FrontPageAfrica (Monrovia)

Liberia: Constitutional Hurdle - S.K. Doe Jr., Robert Sirleaf's Quest for Senate Hangs in Balance

Monrovia — As midterm legislative elections in Liberia draws nearer, names are beginning to surface in the political corridors with aspirants expressing interest in contesting for seats at the Liberian senate.

Many of the names surfacing are incumbents, yet still there are others who want to taste legislative politics for the first time but constitutional provisions could prove a hurdle to the political ambition of some aspirants.

Big names are also surfacing including the likes of the son of former President Samuel K. Doe, Samuel K. Doe, Jr. and the son of incumbent president Ellen Johnson Sirleaf, Robert Sirleaf.
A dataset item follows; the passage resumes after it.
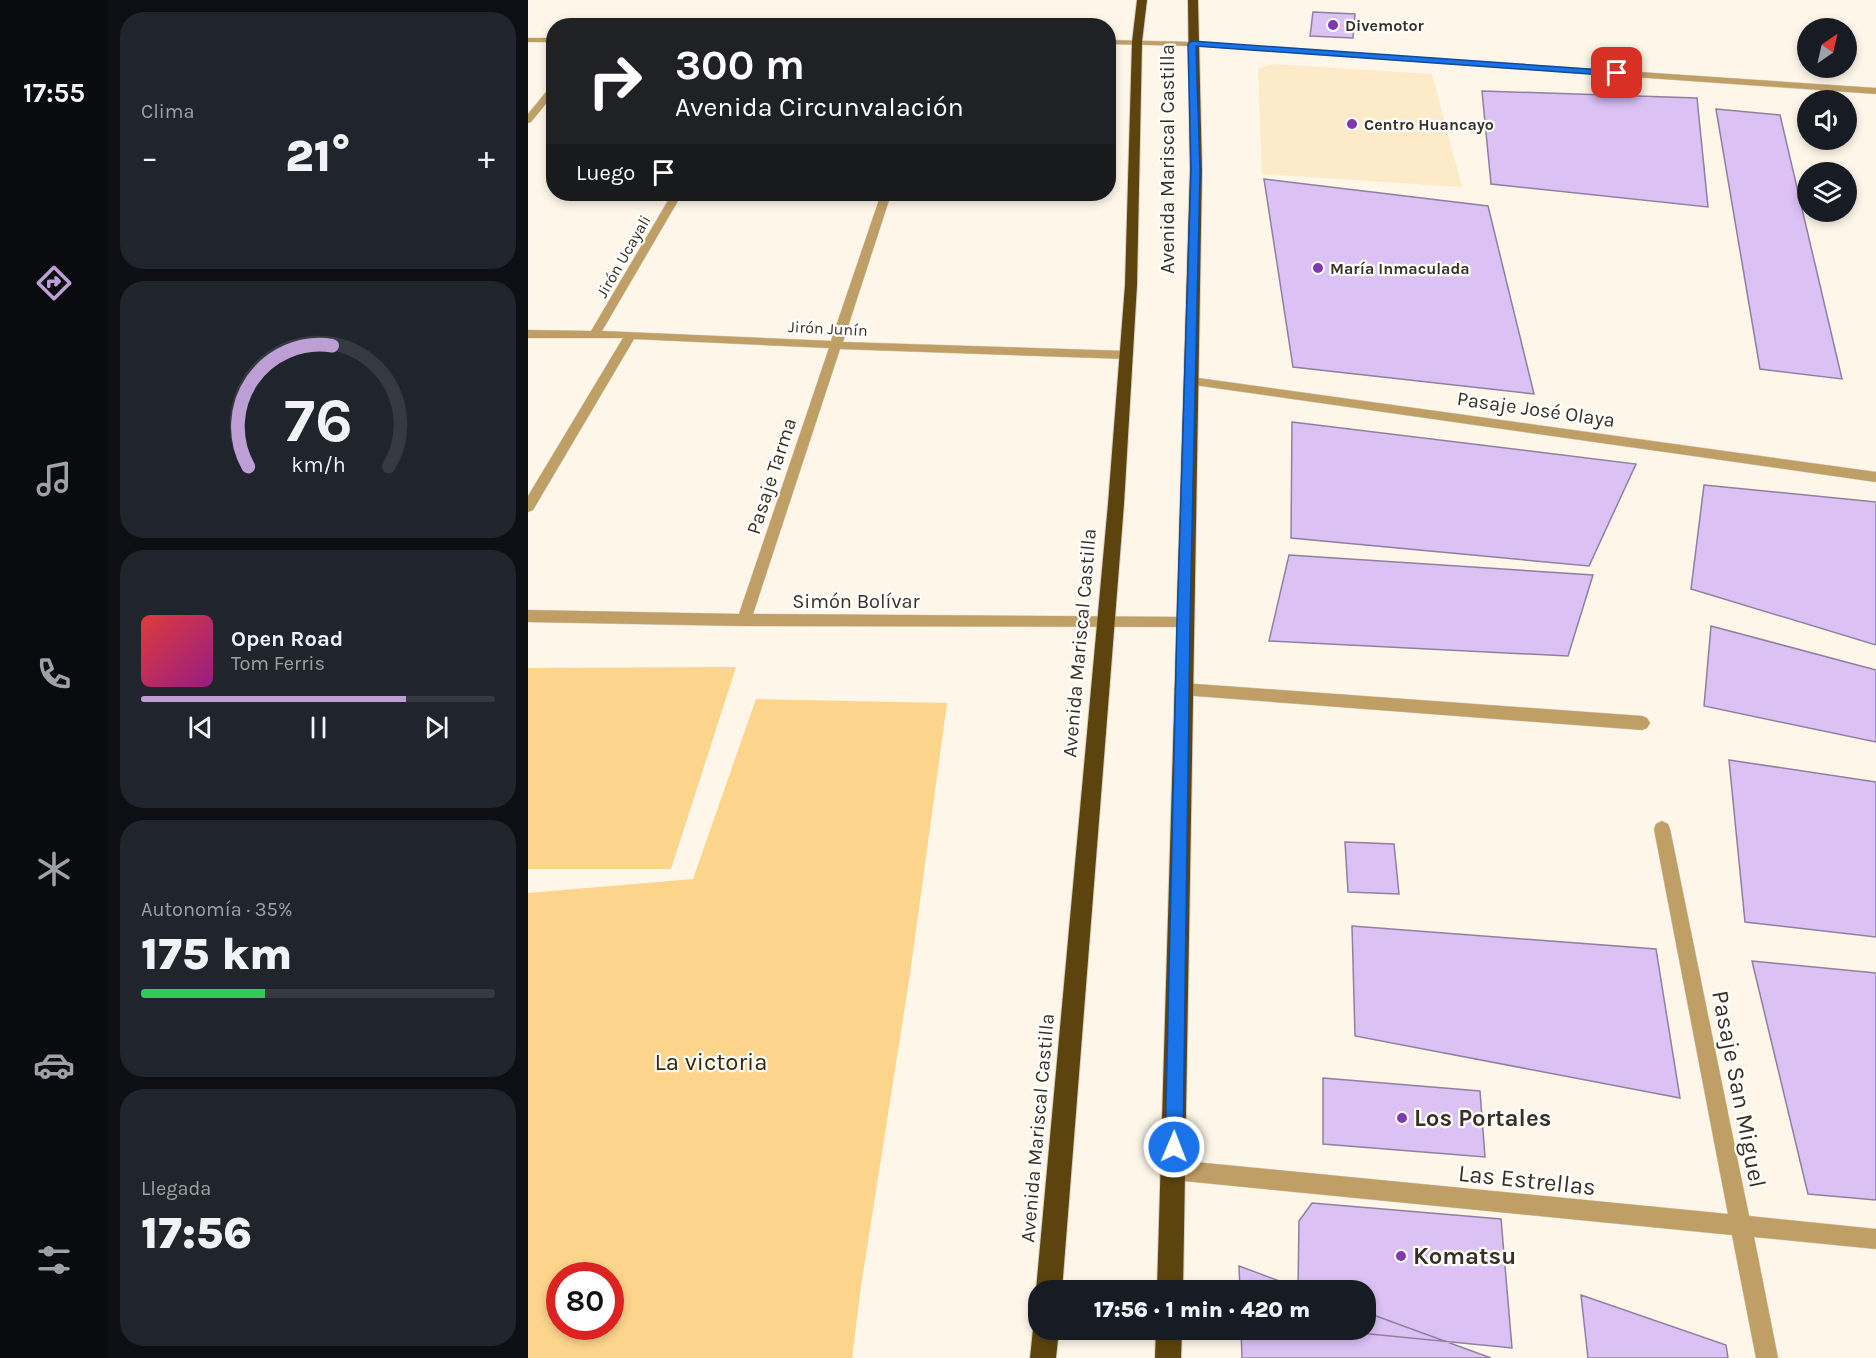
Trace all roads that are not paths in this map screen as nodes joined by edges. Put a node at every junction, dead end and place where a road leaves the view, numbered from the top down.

Amongst the many aspirants, constitutional provision could haunt the two big names. Doe Jr is said to be aspiring for the senate from Grand Gedeh County while Robert is believed to aspiring for Gbarpolu County.

Article 30 A and B of the 1986 Liberian constitution states "Citizens of Liberia who meet the following qualifications are eligible to become members of the Legislature.(a) for the Senate, have attained the age of 30 years and for the House of Representatives, have attained the age of 25 years; (b) be domiciled in the county or constituency to be represented not less than one year prior to the time of the election and be a taxpayer".

With dollars at the disposal of the two to run campaign in two impoverished counties, constitutional provisions could prove costly for both Robert and Samuel thus serving as hurdle in their quest for seat at the Liberian senate.

Some citizens of Gbarpolu County who begged for anonymity because of their link with the ruling Unity Party have expressed serious concern over Mr. Robert Sirleaf rumoured quest to contest in the senatorial race from that county come 2014.

"I agree that by birth he has the right to represent the county at the legislature but per the constitution he is not qualified because he has not been a domicile of the area for the length of time required by the constitution", one strong Unity Party Gbarpolu County member expressed.

Some are arguing that Mr. Robert Sirleaf, son of the President though has served in government as Adviser to his mother, President Ellen Johnson Sirleaf and President of the National Oil Company (NOCAL), a position he just resigned but has not lived in Gbarpolu County for one year or more as per the constitution.

The Citizens promised to seek legal redress if rumours emerging about Robert's ambition to contest 2014 in Gbarpolu County are true.

At a news conference early this year, Mr. Robert Sirleaf told the Liberian public that he has no political ambition and does not want to contest for any public position.

Constitution haunts Doe

Samuel K. Doe Jr., son of Liberia's former President Samuel K. Doe, like his counterpart Robert Sirleaf has been rumored to be harboring political ambition, planning to contest the 2014 special senatorial race in Grand Gedeh County.

Doe Jr., unlike Robert Sirleaf has lived in the United States of America since the country long lasting civil war beginning in the early 90s when former president Charles Taylor launched a rebel war to outs his father, President Samuel K. Doe from power.

With the names of other prominent sons of the county also emerging including; Zoe E. Pennoh now Representative, George Boley former leader of the Liberia Peace Council, a rebel group that was dominated by the krahns, the name Samuel Doe Jr. many believe could be scaring to the other contenders not based on qualification or popularity but as a consequence of the fame of his late father.

Evidence by results of past elections that Liberians vote based on sympathy Doe, jr could be voted overwhelmingly by the people of Grand Gedeh should he pass the test of the constitutional provision.